What is worse is that many other governments are in the exact same position: They are already overextended — or believe themselves to be overextended, which might matter just as much — in policy terms. Were the world to tip into a recession, Washington, Tokyo, Brussels, London, and Frankfurt together would have far less ammunition available to fight it off. So would governments in the lower-income countries. The International Monetary Fund and World Bank are very worried about this, and have repeatedly warned that governments around the world need to rebuild their “buffers” before the next one hits.

Granted, these remain remote concerns at the moment, even if some forecasters have gone into a code-red state of panic about the United States economy. (Not helping, Larry.)

This market correction looks like it might just be a market correction, with the price of stocks dropping to account for a little irrational enthusiasm in the bull market and a slowdown in China.
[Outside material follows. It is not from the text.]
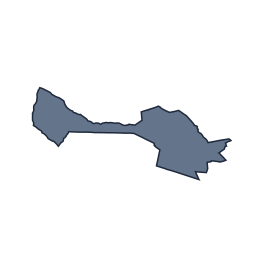 Voitinel, Suceava, Romania, rotated 50°
{"feature_id": "2599482B77271409041849", "entity_name": "Voitinel", "entity_type": "district", "adm_level": 2, "iso_a3": "ROU", "parent_name": "Romania", "parent_adm1": "Suceava", "projection": "natural_earth1", "projection_center": [25.73, 47.865], "detail": "fine", "context": "isolated", "style": "filled", "palette": "slate", "viewbox_px": 256, "rotation_deg": 50, "n_neighbors": 0, "source": "geoboundaries", "source_scale": "gbopen_adm2", "svg_char_len": 4704}
<svg xmlns="http://www.w3.org/2000/svg" viewBox="0 0 256 256"><g transform="rotate(50 128 128)"><path d="M97.2,193.1L96.9,191.6L96.6,190.5L96.3,189.7L96.3,189.0L96.4,187.2L96.4,186.3L96.2,185.9L95.8,185.3L95.3,184.8L94.8,184.2L94.6,183.9L94.6,183.5L94.8,183.1L94.9,182.8L94.8,182.3L94.6,181.1L94.5,180.7L94.3,180.3L94.0,179.8L93.6,177.6L92.8,175.7L95.5,172.8L100.0,167.8L102.9,164.3L106.2,160.5L106.7,159.9L108.1,158.5L110.0,156.6L113.9,152.0L118.7,146.5L121.9,142.7L126.6,137.4L129.1,134.6L131.6,131.7L134.2,128.6L134.8,128.3L135.4,127.6L135.8,127.0L139.4,125.4L142.2,124.1L145.1,122.8L148.7,121.3L151.7,119.9L156.5,117.8L157.5,118.5L158.1,119.1L159.3,118.7L159.6,119.1L162.4,118.4L165.2,117.6L168.8,122.2L170.6,124.4L172.4,126.8L175.3,130.5L175.7,130.3L177.6,129.1L179.7,127.8L181.8,126.4L184.8,124.7L189.5,121.5L190.7,120.8L191.4,120.3L192.0,119.9L194.4,118.4L195.1,118.0L207.3,110.4L213.1,106.8L212.6,106.7L210.6,106.1L208.1,105.4L207.6,105.3L207.1,105.2L204.8,104.4L206.7,102.6L207.6,101.7L211.1,98.1L212.5,96.7L212.3,96.2L210.9,94.0L210.4,93.1L207.8,91.3L205.2,89.5L205.2,89.3L206.8,86.8L207.2,85.7L206.7,85.2L209.6,82.5L212.0,80.2L212.8,79.9L214.3,77.2L215.2,75.0L215.6,73.7L212.2,73.9L207.7,74.2L205.8,74.3L205.5,74.4L205.7,72.7L205.9,69.7L206.1,68.3L206.0,67.8L205.9,67.4L205.0,66.2L204.6,65.6L204.7,65.3L204.9,64.7L205.2,64.2L202.2,63.0L202.5,62.4L202.5,61.7L202.7,60.1L203.0,59.5L203.4,58.6L203.6,58.2L203.7,57.8L203.8,57.2L201.3,57.6L200.8,58.4L199.7,60.3L198.9,61.6L196.5,65.6L193.4,71.2L191.4,74.7L190.7,76.1L190.4,76.0L189.5,75.8L189.2,75.7L188.5,75.5L187.9,75.5L187.7,75.5L187.0,75.5L186.5,75.5L185.9,75.6L185.6,75.6L184.8,75.8L183.8,76.0L183.1,76.1L182.8,76.0L181.9,75.8L181.3,75.7L180.7,75.7L180.3,75.7L179.9,75.7L179.4,75.8L179.1,75.7L178.7,75.8L178.4,76.0L178.0,76.2L177.7,76.3L176.0,76.6L175.7,76.6L175.4,76.6L175.1,76.3L174.9,75.9L174.6,75.6L174.4,75.3L174.2,75.2L173.8,75.1L173.2,75.2L172.8,75.2L172.4,74.9L172.2,74.7L171.7,74.2L171.3,74.0L171.1,74.0L170.6,74.2L169.7,74.7L168.9,75.4L166.8,75.1L165.7,75.1L165.2,75.1L164.7,75.1L163.2,75.1L162.8,75.1L161.4,75.2L157.6,75.3L156.4,75.4L156.1,75.4L152.7,76.4L151.2,76.8L150.6,76.9L149.6,77.2L149.3,77.3L148.2,77.6L147.1,77.9L146.4,79.3L145.0,82.2L143.8,84.3L142.7,86.2L138.7,88.1L135.6,89.4L133.2,90.0L132.9,89.9L131.7,90.3L130.8,90.7L130.0,93.2L129.1,95.6L127.4,99.5L127.2,100.0L127.4,100.6L127.2,100.9L127.0,101.0L126.8,101.1L126.4,102.0L125.7,103.7L124.2,107.5L126.2,108.9L131.1,112.3L130.6,117.3L130.2,120.9L128.0,122.9L125.7,124.9L125.7,126.3L125.4,126.5L125.1,126.7L125.0,126.9L124.6,127.9L124.3,128.4L123.6,129.2L122.8,129.8L120.6,130.8L118.9,131.5L118.5,131.7L117.9,132.5L117.3,133.0L117.0,133.2L116.8,133.9L116.4,134.4L114.7,136.0L113.5,137.1L113.1,137.4L112.2,138.4L111.4,139.7L111.1,140.0L110.2,140.7L109.8,141.1L109.2,142.1L108.5,143.4L108.0,144.3L107.8,144.8L107.7,145.2L107.6,146.5L106.9,146.9L106.0,147.2L105.3,147.5L105.1,147.7L104.7,148.1L104.1,148.8L103.6,149.3L103.5,149.6L103.1,150.5L102.6,151.1L102.3,151.4L102.1,151.8L101.2,152.2L100.5,152.1L100.0,152.2L99.4,152.3L99.0,152.6L98.1,153.1L97.2,153.9L96.6,154.2L95.7,154.0L95.3,154.0L94.7,153.9L94.4,154.0L94.0,154.1L92.1,154.5L91.1,154.8L90.3,155.0L89.2,155.3L88.2,155.5L87.4,155.6L87.1,155.7L86.8,156.0L86.5,156.5L86.3,156.8L86.1,156.9L85.7,157.2L85.2,157.5L84.5,157.8L83.4,158.2L83.0,158.4L82.4,158.8L81.7,159.4L81.0,159.8L80.1,159.6L79.7,159.5L79.4,159.6L79.1,159.7L78.5,160.1L78.0,160.4L77.5,160.6L76.7,160.9L75.5,161.2L74.4,161.4L72.7,161.7L71.6,161.5L71.1,161.4L70.5,161.4L70.3,161.3L70.0,161.2L69.5,161.1L68.4,160.8L68.2,160.7L66.6,160.0L66.2,159.9L65.6,159.8L65.2,159.9L64.8,160.1L64.5,160.3L64.3,160.3L64.1,160.3L63.8,160.3L63.4,160.5L62.9,160.6L62.4,160.7L61.8,161.0L60.4,161.4L59.5,162.0L58.6,162.6L57.0,163.3L56.5,163.6L55.2,163.9L53.7,164.6L53.4,164.8L53.2,164.8L52.9,164.7L52.4,164.7L51.7,164.7L51.1,164.7L50.4,164.9L49.4,165.3L43.1,168.0L42.2,168.5L41.3,169.1L40.4,169.6L40.8,170.6L41.0,170.8L41.2,171.1L41.3,171.3L41.4,172.0L41.4,172.3L41.4,172.7L41.5,172.8L41.8,173.1L42.2,173.5L42.5,173.9L42.8,174.4L42.8,174.5L42.8,175.0L43.6,175.9L43.8,176.2L44.5,176.7L46.1,177.8L47.0,178.9L47.1,179.0L47.8,179.7L49.1,181.2L49.3,181.8L49.8,183.1L50.0,183.9L50.1,185.0L50.3,185.5L50.6,186.0L50.8,186.2L51.6,187.1L52.5,187.7L53.1,188.2L54.0,189.0L54.8,190.3L55.3,191.6L55.6,192.0L56.7,192.7L58.3,194.2L60.8,196.2L61.4,196.4L62.3,196.5L63.5,197.0L64.7,198.1L65.2,198.8L66.5,198.5L67.3,198.1L67.7,198.0L69.2,197.7L71.6,197.3L74.4,196.3L74.8,196.3L75.8,196.5L76.2,197.0L78.0,196.2L79.7,195.8L82.0,195.6L83.6,195.8L84.3,196.0L85.1,195.9L85.5,195.8L89.6,194.2L90.4,193.5L91.4,193.3L94.5,193.0L97.2,193.1Z" fill="#64748b" stroke="#1e293b" stroke-width="1.5"/></g></svg>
There might be few real-economy effects in the United States. (One upside of inequality? The richest 10 percent of families are feeling 85 to 90 percent of the pain of the drop in stock prices.) The jobs market keeps chugging along. Gas is cheap. Washington is not messing anything up. The Fed might delay raising interest rates on account of the market turmoil.

Still, at some point, likely in the next few years, some kind of recession will hit. It might start with rising default rates. It might start with dozens of start-ups shuttering and technology stocks declining. It might start with investors fleeing stocks for the safety of bonds, even given how expensive bonds are. It might start with Greece finally leaving the eurozone. When it starts, policy makers will know a lot more about fighting financial panics and recessions than they did in 2007. But they will have far less capacity to put those lessons to good use. That should scare you a lot more than those chyrons do.